Review the Desk Calculator example developed in chapter 6.1 of
Stroustrup _The C++ Programming Language, Third Ed._
Nov 23 '07 #4

This thread has been closed and replies have been disabled. Please start a new discussion.

Similar topics

16
by: qwweeeit | last post by:
In analysing a very big application (pysol) made of almost 100 sources, I had the need to remove comments. Removing the comments which take all the line is straightforward... Instead for the...
9
by: Lans | last post by:
I have a string that I need to tokenize but I need to use a string token see example i am trying the following but strtok only uses characters as delimiters and I need to seperate bu a certain...
4
by: Kelvin | last post by:
hi: in C, we can use strtok() to tokenize a char* but i can't find any similar member function of string that can tokenize a string so how so i tokenize a string in C++? do it the C way? ...
2
by: James | last post by:
Hi, I am looking for a stringtokenizer class/method in C#, but can't find one. The similar classes in Java and C++ are StringTokenizer and CStringT::tokenize respectively. I need to keep a...
5
by: Lam | last post by:
Hi I try to read in a line from text file, and how can I tokenize the line? Thanks
20
by: bubunia2000 | last post by:
Hi all, I heard that strtok is not thread safe. So I want to write a sample program which will tokenize string without using strtok. Can I get a sample source code for the same. For exp:...
1
by: Tim | last post by:
I ran into a problem with a script i was playing with to check code indents and need some direction. It seems to depend on if tabsize is set to 4 in editor and spaces and tabs indents are mixed on...
2
by: askalottaqs | last post by:
there's in maya's scripting language mel, called tokenize, you simply tokenize("string i want to tokenize"," ",bufferArray) which will fill the fufferArray wih the first string tokenized accorfing...
6
m6s
by: m6s | last post by:
1. After hours of researching, I used these snippets : void Object::TokenizeLines(const string& str, vector<string>& tokens, const string& delimiters) // Skip delimiters at beginning....
0
by: taylorcarr | last post by:
A Canon printer is a smart device known for being advanced, efficient, and reliable.
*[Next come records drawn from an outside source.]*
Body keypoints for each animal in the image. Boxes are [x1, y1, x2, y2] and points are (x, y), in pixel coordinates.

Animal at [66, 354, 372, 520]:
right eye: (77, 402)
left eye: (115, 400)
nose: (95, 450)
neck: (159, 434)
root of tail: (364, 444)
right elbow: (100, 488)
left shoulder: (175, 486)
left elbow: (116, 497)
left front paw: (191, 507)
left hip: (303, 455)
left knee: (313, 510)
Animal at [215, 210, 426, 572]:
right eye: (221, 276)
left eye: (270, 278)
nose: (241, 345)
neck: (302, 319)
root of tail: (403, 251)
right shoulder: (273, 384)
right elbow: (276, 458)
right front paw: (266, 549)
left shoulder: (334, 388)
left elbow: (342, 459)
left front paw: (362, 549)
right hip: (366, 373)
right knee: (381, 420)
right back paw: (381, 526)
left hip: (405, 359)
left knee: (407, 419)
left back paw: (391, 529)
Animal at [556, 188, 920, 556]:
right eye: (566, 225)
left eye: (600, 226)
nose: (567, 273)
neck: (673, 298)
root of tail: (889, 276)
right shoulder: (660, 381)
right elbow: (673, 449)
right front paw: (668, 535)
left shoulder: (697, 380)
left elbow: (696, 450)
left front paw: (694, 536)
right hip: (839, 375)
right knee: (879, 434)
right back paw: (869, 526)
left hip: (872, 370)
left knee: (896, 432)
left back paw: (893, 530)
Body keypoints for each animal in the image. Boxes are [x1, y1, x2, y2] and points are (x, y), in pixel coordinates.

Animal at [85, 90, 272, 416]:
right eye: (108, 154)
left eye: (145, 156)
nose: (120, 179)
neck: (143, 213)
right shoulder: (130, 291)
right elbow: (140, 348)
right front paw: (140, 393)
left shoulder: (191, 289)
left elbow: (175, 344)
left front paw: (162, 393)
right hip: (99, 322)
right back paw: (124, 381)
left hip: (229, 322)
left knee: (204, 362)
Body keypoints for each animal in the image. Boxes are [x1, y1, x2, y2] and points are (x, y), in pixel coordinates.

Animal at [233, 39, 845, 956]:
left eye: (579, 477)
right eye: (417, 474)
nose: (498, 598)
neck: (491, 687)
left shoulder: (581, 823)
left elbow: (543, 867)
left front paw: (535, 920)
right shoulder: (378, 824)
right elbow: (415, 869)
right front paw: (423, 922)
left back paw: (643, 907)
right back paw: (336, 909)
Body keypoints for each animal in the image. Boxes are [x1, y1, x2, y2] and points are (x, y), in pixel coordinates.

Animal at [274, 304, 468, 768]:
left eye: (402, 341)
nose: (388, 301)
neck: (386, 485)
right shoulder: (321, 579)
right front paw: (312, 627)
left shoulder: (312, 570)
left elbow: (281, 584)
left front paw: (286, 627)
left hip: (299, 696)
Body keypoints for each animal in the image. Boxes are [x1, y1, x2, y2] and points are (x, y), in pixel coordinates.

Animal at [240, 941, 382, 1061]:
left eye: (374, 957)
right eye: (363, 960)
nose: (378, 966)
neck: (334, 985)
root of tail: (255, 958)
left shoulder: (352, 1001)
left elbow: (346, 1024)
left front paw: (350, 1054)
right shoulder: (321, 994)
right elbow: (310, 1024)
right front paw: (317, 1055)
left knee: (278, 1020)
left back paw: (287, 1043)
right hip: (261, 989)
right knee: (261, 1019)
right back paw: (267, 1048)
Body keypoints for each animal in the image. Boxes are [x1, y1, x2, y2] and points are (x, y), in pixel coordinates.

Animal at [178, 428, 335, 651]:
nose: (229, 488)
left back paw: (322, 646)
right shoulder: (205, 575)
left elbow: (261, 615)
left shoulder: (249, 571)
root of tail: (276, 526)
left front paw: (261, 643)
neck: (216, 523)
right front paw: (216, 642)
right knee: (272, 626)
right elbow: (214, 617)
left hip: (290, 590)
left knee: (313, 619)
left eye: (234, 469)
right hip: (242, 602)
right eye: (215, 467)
It is designed for home, office, and hybrid workspace use and can also be used for a variety of purposes. However,...
0
by: Charles Arthur | last post by:
How do i turn on java script on a villaon, callus and itel keypad mobile phone
0
by: ryjfgjl | last post by:
If we have dozens or hundreds of excel to import into the database, if we use the excel import function provided by database editors such as navicat, it will be extremely tedious and time-consuming...
0
by: emmanuelkatto | last post by:
Hi All, I am Emmanuel katto from Uganda. I want to ask what challenges you've faced while migrating a website to cloud. Please let me know. Thanks! Emmanuel
0
BarryA
by: BarryA | last post by:
What are the essential steps and strategies outlined in the Data Structures and Algorithms (DSA) roadmap for aspiring data scientists? How can individuals effectively utilize this roadmap to progress...
1
by: nemocccc | last post by:
hello, everyone, I want to develop a software for my android phone for daily needs, any suggestions?
0
by: Hystou | last post by:
There are some requirements for setting up RAID: 1. The motherboard and BIOS support RAID configuration. 2. The motherboard has 2 or more available SATA protocol SSD/HDD slots (including MSATA, M.2...
0
Oralloy
by: Oralloy | last post by:
Hello folks, I am unable to find appropriate documentation on the type promotion of bit-fields when using the generalised comparison operator "<=>". The problem is that using the GNU compilers,...
0
jinu1996
by: jinu1996 | last post by:
In today's digital age, having a compelling online presence is paramount for businesses aiming to thrive in a competitive landscape. At the heart of this digital strategy lies an intricately woven...

By using Bytes.com and it's services, you agree to our Privacy Policy and Terms of Use.

To disable or enable advertisements and analytics tracking please visit the manage ads & tracking page.